## WHAT YOU NEED TO DO:
Please report each line of the data below that contains "shall".

** Opening INPUT DATA block **

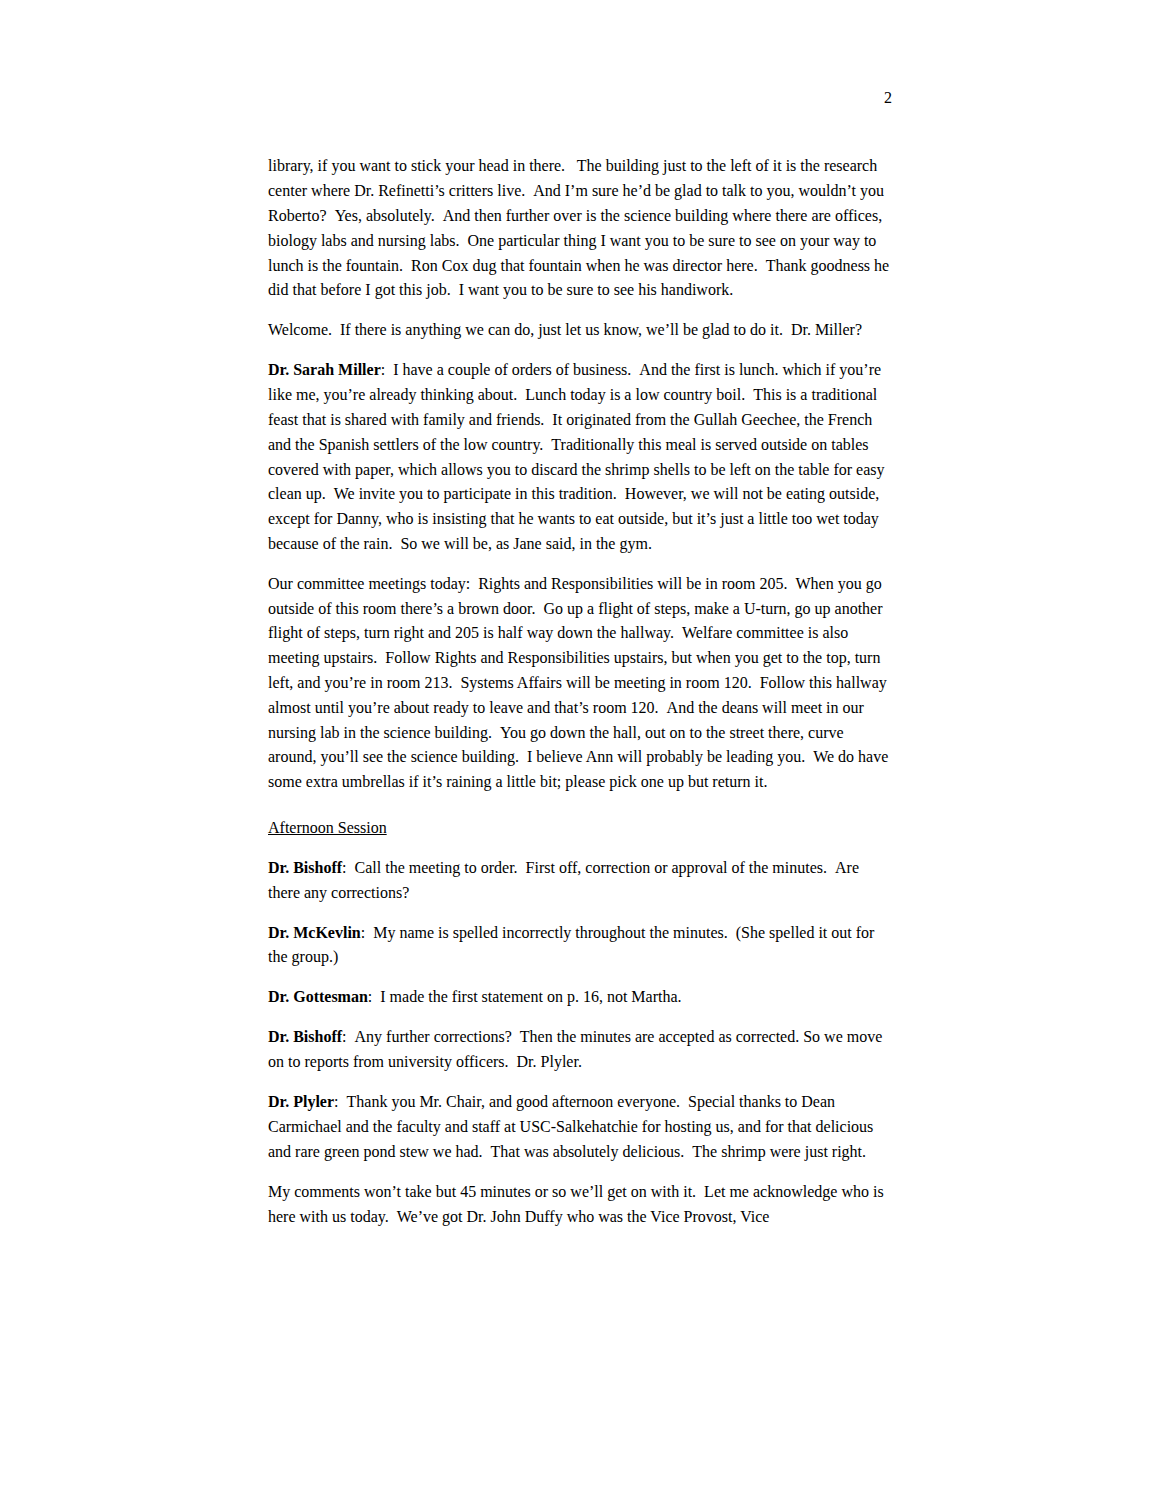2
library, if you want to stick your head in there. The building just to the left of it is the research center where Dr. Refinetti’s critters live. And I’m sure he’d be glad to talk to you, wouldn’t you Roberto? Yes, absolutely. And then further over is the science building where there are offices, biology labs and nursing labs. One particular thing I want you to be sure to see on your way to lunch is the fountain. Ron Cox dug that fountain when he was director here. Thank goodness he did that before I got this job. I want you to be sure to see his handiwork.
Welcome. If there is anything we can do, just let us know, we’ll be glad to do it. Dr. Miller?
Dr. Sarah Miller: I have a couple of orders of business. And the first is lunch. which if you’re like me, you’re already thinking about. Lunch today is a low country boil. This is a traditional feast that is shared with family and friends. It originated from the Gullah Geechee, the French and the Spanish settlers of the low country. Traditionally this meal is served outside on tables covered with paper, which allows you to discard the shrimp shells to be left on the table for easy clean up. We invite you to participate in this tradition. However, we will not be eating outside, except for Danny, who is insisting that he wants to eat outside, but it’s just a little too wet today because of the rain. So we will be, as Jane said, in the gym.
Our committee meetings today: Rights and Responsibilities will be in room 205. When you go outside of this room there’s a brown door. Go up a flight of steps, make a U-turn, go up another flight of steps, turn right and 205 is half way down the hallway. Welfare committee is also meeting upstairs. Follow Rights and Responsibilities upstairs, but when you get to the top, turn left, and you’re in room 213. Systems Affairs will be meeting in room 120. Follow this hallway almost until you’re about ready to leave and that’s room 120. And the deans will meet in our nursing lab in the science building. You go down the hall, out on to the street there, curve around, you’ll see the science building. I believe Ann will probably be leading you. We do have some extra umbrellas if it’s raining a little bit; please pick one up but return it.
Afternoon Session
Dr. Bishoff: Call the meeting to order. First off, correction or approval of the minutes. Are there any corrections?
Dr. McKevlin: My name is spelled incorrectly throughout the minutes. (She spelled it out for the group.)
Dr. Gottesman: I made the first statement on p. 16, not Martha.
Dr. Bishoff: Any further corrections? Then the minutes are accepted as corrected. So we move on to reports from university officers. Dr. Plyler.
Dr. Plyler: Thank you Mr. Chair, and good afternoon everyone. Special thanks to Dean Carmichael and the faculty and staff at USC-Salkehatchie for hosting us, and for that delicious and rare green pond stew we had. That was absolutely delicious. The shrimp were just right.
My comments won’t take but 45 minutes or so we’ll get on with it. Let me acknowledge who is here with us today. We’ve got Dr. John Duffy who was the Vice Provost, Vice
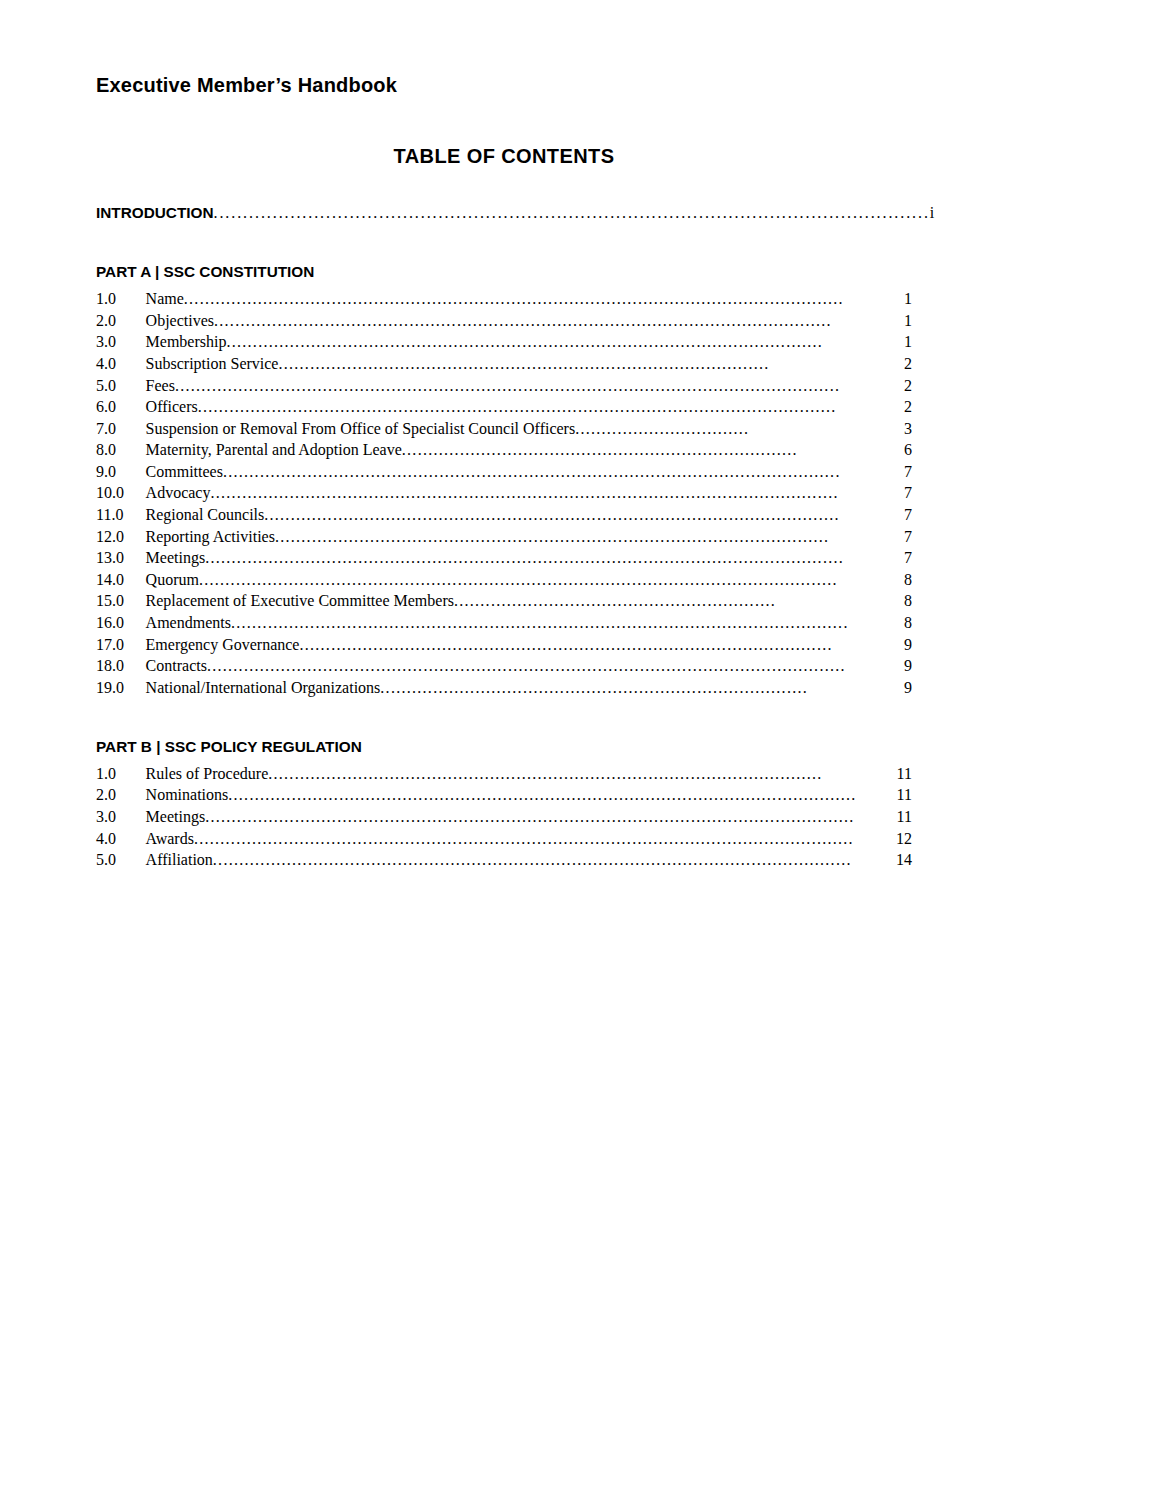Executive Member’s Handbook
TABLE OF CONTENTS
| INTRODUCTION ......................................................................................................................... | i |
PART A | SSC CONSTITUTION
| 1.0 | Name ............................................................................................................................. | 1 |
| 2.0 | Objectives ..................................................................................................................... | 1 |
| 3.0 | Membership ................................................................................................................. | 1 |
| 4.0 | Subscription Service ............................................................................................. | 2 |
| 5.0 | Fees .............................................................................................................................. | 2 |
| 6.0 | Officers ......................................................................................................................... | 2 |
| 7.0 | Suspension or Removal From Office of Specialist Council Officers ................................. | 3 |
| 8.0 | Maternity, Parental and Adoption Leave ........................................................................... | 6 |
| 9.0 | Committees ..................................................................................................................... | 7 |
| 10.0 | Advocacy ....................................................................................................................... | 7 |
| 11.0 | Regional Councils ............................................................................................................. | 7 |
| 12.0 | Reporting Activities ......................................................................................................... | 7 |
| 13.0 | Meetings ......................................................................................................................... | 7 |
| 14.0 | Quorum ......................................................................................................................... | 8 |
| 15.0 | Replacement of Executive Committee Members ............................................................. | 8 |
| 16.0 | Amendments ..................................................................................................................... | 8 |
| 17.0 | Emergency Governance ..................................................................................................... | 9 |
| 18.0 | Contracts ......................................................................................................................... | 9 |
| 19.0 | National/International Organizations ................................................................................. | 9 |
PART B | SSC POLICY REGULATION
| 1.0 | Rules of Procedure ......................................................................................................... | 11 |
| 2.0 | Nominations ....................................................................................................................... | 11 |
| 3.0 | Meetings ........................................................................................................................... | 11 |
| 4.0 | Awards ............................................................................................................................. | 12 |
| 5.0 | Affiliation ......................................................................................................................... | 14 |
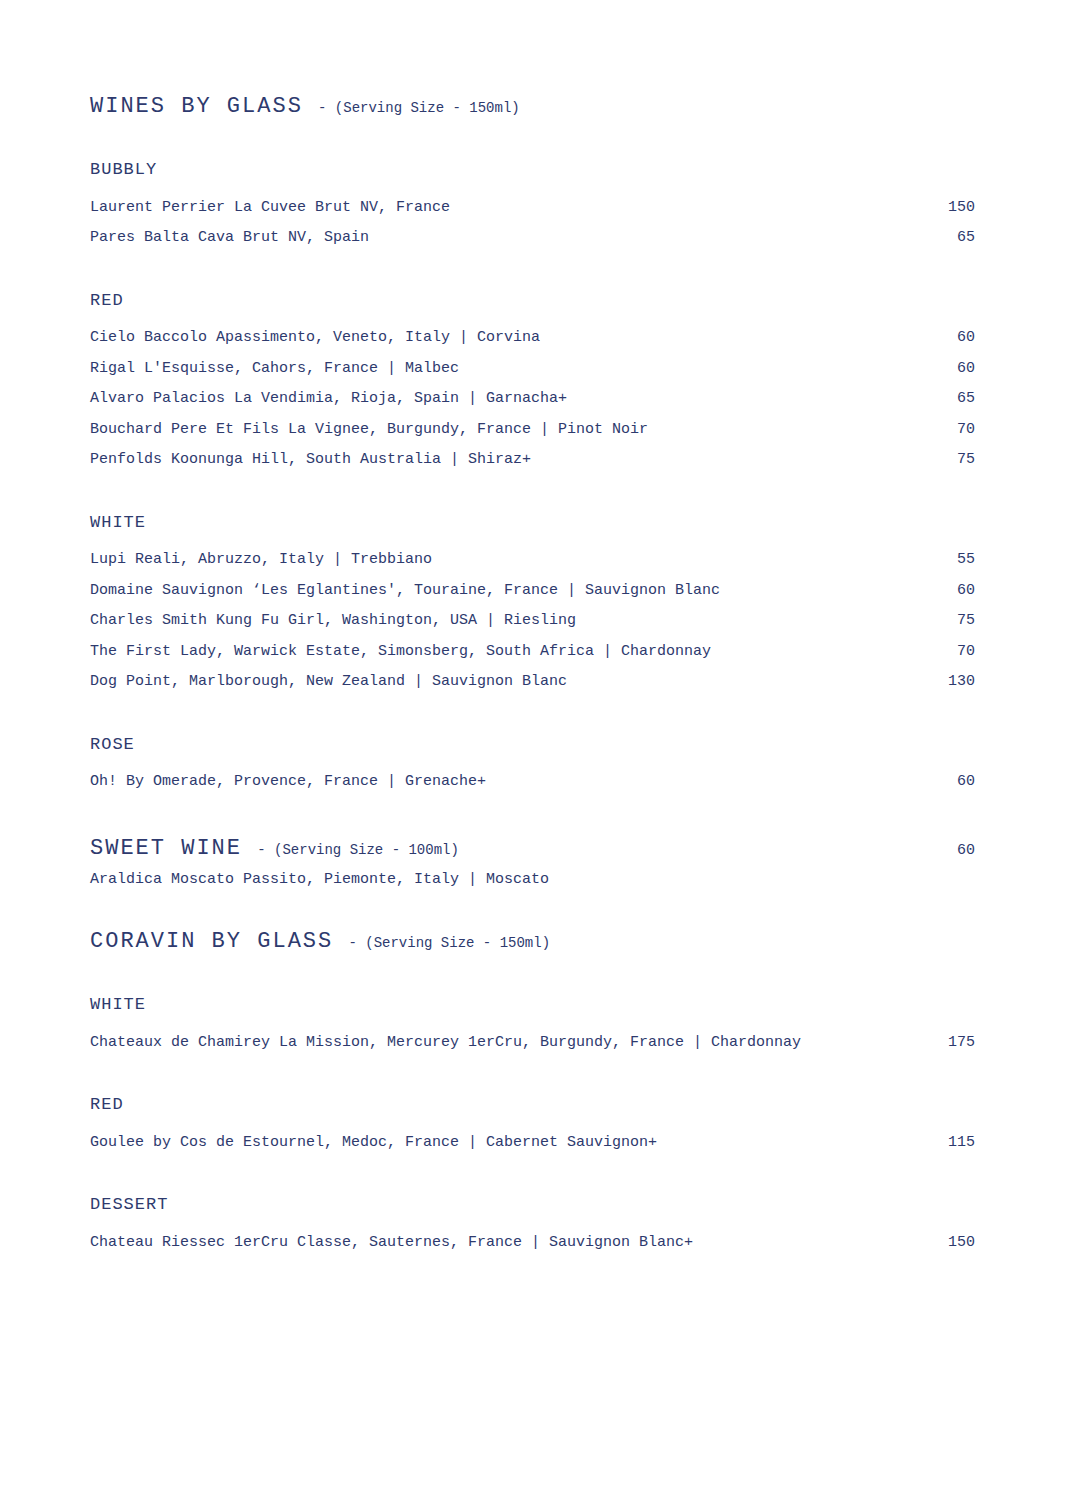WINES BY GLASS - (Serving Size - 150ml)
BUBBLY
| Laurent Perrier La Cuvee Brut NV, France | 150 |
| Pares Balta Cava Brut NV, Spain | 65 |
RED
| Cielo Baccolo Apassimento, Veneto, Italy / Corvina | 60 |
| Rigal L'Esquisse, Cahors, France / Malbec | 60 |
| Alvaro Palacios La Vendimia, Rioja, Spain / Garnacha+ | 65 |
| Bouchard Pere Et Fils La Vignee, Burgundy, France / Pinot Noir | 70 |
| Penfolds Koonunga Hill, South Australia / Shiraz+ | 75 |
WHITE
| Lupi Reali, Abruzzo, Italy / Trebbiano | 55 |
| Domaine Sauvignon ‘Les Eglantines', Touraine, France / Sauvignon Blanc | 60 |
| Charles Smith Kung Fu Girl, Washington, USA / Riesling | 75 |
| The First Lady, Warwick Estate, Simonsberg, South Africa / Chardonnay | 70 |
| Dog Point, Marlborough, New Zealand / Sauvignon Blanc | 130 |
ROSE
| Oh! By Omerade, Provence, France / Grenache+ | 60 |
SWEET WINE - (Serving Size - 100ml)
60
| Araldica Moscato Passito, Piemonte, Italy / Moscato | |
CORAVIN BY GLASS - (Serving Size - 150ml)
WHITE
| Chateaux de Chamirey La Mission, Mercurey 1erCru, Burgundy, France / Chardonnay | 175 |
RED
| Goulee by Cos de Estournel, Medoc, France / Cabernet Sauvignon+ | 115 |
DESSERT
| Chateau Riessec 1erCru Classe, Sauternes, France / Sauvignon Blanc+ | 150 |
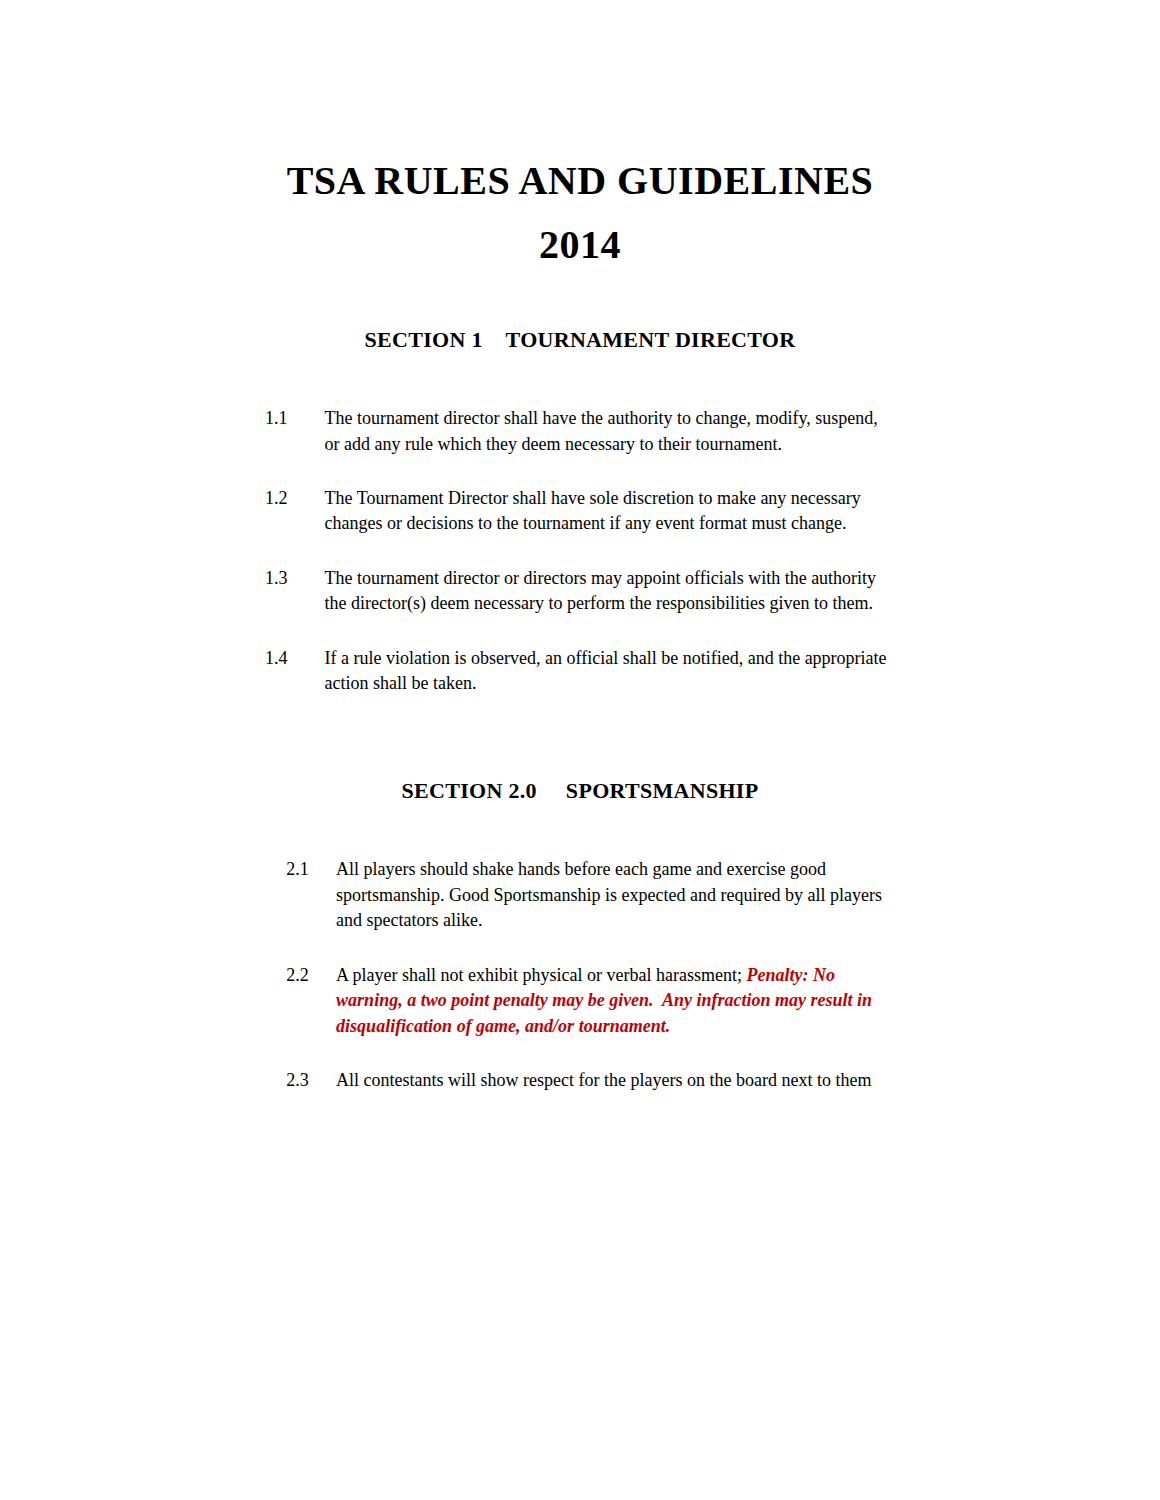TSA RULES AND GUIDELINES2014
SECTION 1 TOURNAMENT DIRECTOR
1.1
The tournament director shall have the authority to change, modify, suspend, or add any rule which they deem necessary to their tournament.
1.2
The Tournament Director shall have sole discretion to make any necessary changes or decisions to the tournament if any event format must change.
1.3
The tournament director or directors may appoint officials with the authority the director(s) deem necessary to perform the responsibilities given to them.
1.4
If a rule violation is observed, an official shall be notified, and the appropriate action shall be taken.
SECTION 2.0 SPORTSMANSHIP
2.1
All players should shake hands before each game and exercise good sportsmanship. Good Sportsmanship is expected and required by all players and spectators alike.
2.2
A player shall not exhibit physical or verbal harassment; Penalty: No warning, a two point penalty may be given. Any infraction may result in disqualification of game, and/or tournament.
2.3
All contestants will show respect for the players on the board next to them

** Closing INPUT DATA block **

## EXERCISE OUTPUT:
The tournament director shall have the authority to change, modify, suspend, or add any rule which they deem necessary to their tournament.
The Tournament Director shall have sole discretion to make any necessary changes or decisions to the tournament if any event format must change.
If a rule violation is observed, an official shall be notified, and the appropriate action shall be taken.
A player shall not exhibit physical or verbal harassment; Penalty: No warning, a two point penalty may be given. Any infraction may result in disqualification of game, and/or tournament.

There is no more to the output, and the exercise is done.